German court sentences man to life in Rwanda genocide case

by Reuters
Tuesday, 29 December 2015 13:12 GMT

BERLIN, Dec 29 (Reuters) - A German court sentenced a Rwandan man already behind bars for his role in a 1994 massacre to life in prison on Tuesday after finding him guilty of the more serious crime of actively participating in genocide.

Onesphore Rwabukombe, who has lived in Germany since 2002, was a mayor in Rwanda at the time of the genocide in which an estimated 800,000 ethnic Tutsis and moderate Hutus were killed by dominant Hutu forces in 100 days.

Last year a court in Frankfurt ruled that Rwabukombe, a 58-year old ethnic Hutu, had overseen and assisted in the murder of at least 450 men, women and children at the Kiziguro church compound in east Rwanda, and sentenced him to 14 years in jail.

In that trial, he was not found guilty of killing anyone himself.

However, in May, the Federal Court of Justice in Karlsruhe said he had also been actively involved in the killings in the central African state and, citing evidence from the original three-year trial, referred the case back to Frankfurt.
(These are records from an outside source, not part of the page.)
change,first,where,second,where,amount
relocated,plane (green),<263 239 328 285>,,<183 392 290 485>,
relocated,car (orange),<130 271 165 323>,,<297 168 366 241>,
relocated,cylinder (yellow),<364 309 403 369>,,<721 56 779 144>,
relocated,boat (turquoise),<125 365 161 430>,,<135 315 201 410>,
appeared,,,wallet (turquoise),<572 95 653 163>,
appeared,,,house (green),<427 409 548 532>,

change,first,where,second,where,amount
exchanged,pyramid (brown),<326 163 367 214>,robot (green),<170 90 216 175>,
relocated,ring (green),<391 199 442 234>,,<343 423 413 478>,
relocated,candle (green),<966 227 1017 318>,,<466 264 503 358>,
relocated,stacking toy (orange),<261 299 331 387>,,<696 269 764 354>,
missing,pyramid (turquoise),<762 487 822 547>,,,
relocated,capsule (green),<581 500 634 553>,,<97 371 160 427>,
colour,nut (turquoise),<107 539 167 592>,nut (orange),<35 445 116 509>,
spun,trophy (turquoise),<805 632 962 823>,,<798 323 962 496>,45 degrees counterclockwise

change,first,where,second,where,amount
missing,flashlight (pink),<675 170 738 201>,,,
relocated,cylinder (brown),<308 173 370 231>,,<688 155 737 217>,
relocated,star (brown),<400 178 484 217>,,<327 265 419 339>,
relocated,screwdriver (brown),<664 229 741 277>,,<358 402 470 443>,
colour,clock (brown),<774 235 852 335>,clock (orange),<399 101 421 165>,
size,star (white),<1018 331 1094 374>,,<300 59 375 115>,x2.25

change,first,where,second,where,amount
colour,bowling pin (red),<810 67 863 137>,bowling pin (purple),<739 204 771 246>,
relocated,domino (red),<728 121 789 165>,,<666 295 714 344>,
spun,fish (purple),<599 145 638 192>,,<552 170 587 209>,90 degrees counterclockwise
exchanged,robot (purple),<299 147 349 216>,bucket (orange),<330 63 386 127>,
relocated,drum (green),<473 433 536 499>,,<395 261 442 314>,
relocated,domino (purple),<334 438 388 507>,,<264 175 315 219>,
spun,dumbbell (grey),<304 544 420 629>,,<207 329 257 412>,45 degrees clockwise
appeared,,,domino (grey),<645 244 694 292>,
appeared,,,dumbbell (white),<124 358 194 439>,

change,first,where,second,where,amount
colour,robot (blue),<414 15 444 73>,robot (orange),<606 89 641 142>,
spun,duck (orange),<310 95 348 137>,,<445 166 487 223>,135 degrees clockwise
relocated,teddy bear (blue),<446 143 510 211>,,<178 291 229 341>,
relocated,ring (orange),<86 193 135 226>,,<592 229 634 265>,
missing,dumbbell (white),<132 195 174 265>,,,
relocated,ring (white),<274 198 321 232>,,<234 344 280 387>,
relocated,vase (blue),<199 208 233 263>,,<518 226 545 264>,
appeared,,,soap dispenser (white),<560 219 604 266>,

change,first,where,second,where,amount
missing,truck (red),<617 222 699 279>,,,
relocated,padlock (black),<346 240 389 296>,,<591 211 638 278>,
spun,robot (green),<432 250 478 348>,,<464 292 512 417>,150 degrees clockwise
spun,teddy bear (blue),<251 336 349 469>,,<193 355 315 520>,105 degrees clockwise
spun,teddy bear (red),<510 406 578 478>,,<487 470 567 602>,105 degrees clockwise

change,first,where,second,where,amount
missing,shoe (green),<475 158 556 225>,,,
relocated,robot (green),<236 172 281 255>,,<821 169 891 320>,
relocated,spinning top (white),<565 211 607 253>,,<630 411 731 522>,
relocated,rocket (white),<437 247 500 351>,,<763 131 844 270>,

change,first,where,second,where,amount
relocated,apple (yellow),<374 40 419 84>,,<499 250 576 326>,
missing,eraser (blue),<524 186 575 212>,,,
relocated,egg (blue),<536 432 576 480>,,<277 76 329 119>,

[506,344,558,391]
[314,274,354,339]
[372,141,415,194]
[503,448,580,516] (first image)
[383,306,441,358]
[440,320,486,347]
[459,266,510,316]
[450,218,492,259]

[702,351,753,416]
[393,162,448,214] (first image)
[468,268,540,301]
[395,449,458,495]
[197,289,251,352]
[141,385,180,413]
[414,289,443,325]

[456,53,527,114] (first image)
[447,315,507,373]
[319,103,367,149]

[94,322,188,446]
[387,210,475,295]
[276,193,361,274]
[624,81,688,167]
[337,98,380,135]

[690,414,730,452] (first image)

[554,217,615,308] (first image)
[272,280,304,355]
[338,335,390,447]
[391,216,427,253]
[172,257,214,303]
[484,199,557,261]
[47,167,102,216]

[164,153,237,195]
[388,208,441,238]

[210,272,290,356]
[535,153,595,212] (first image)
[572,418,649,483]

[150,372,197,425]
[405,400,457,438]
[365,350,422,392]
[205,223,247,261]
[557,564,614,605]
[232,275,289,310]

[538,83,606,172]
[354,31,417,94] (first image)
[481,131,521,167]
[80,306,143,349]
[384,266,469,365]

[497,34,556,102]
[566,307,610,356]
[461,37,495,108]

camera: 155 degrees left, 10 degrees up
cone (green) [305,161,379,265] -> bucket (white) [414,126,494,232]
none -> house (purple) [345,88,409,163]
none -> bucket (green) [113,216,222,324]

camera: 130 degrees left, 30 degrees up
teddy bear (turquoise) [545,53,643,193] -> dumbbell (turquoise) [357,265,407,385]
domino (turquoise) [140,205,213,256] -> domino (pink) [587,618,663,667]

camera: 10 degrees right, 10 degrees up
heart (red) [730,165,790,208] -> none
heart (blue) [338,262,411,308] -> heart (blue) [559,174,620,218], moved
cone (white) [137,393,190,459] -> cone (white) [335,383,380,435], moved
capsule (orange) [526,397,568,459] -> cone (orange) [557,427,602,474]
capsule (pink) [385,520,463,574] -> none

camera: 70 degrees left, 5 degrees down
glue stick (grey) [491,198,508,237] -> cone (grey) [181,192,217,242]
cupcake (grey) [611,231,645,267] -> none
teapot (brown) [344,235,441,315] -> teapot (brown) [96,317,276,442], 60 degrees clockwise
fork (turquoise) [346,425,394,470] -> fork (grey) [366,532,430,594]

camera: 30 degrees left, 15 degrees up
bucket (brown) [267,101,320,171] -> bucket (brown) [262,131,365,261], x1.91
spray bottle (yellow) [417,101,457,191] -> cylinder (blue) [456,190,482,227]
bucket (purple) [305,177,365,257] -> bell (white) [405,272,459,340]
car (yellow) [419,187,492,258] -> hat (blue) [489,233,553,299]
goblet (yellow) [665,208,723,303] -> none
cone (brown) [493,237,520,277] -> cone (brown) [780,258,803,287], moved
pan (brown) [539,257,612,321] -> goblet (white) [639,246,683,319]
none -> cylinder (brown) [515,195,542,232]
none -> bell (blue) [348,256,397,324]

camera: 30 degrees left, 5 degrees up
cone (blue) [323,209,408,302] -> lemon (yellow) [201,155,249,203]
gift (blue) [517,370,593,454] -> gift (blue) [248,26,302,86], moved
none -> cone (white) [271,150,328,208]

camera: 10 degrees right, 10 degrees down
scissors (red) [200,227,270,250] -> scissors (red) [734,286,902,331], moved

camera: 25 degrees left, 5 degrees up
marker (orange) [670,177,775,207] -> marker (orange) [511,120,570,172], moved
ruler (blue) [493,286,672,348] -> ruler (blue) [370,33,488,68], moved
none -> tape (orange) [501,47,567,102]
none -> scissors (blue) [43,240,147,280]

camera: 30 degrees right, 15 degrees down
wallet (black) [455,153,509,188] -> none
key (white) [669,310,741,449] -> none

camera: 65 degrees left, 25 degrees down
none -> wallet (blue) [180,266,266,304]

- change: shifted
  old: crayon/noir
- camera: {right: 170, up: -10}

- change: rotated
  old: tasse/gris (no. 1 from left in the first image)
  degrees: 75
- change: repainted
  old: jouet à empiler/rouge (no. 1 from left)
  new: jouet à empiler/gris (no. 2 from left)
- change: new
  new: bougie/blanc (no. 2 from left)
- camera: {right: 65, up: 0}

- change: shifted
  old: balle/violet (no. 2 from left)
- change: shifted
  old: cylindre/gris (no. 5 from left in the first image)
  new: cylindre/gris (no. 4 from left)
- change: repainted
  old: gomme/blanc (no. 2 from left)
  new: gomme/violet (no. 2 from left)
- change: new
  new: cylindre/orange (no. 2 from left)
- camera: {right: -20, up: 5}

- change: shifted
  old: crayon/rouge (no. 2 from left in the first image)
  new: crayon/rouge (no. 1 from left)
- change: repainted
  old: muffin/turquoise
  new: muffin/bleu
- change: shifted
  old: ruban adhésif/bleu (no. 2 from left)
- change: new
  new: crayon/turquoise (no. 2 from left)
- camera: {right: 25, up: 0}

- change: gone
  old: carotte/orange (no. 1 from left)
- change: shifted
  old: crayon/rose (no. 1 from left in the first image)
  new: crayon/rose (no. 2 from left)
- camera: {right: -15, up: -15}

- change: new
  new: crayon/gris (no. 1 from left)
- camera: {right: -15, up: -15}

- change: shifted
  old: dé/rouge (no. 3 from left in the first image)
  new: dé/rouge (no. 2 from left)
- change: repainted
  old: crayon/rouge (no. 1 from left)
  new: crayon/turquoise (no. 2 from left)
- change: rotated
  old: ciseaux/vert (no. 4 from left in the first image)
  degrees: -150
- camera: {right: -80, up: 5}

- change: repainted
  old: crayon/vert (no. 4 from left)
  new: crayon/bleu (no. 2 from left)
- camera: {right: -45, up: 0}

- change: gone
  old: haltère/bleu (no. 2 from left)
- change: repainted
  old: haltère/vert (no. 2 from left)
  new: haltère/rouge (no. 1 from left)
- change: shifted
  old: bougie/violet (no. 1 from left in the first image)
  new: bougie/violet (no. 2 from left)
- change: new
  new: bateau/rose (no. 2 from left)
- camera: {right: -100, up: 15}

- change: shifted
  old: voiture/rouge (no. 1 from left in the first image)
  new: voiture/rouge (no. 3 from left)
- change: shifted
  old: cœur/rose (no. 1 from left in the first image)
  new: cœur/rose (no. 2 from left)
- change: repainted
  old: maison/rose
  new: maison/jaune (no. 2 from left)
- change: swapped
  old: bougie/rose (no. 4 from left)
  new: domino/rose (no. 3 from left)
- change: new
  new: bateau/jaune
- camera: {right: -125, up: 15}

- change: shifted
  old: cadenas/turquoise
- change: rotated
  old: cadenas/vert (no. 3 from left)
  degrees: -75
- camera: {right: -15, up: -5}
The evidence had included testimony from more than 100 witnesses who described scenes of slaughter with attackers using machetes, sticks and hatchets and directed in part by Rwabukombe.

They described him driving militia men to the site of the massacre in his own pick-up truck and ordering the attackers to "get to work".

On Tuesday, the Frankfurt court said it agreed with the Federal Court.

"He knowingly and deliberately prepared, organised, commanded and carried out the massacre with the other authorities," said the court in a statement, adding Rwabukombe disputed even being at the site of the massacre.

"The especially grave nature of the guilt of the accused is a consequence of the great number of victims and extent of suffering and torment inflicted on those killed over a period of many hours," said the court.

This was Germany's first trial related to the mass killings in Rwanda and some lawyers say international courts are better equipped to deal with such cases. Rwanda prefers suspects to be extradited to face justice at home.

After the 1994 genocide, traditional community courts in Rwanda dealt with about 2 million cases and assisted in reconciliation. The U.N.-backed International Criminal Tribunal for Rwanda, based in Tanzania, has also tried suspects.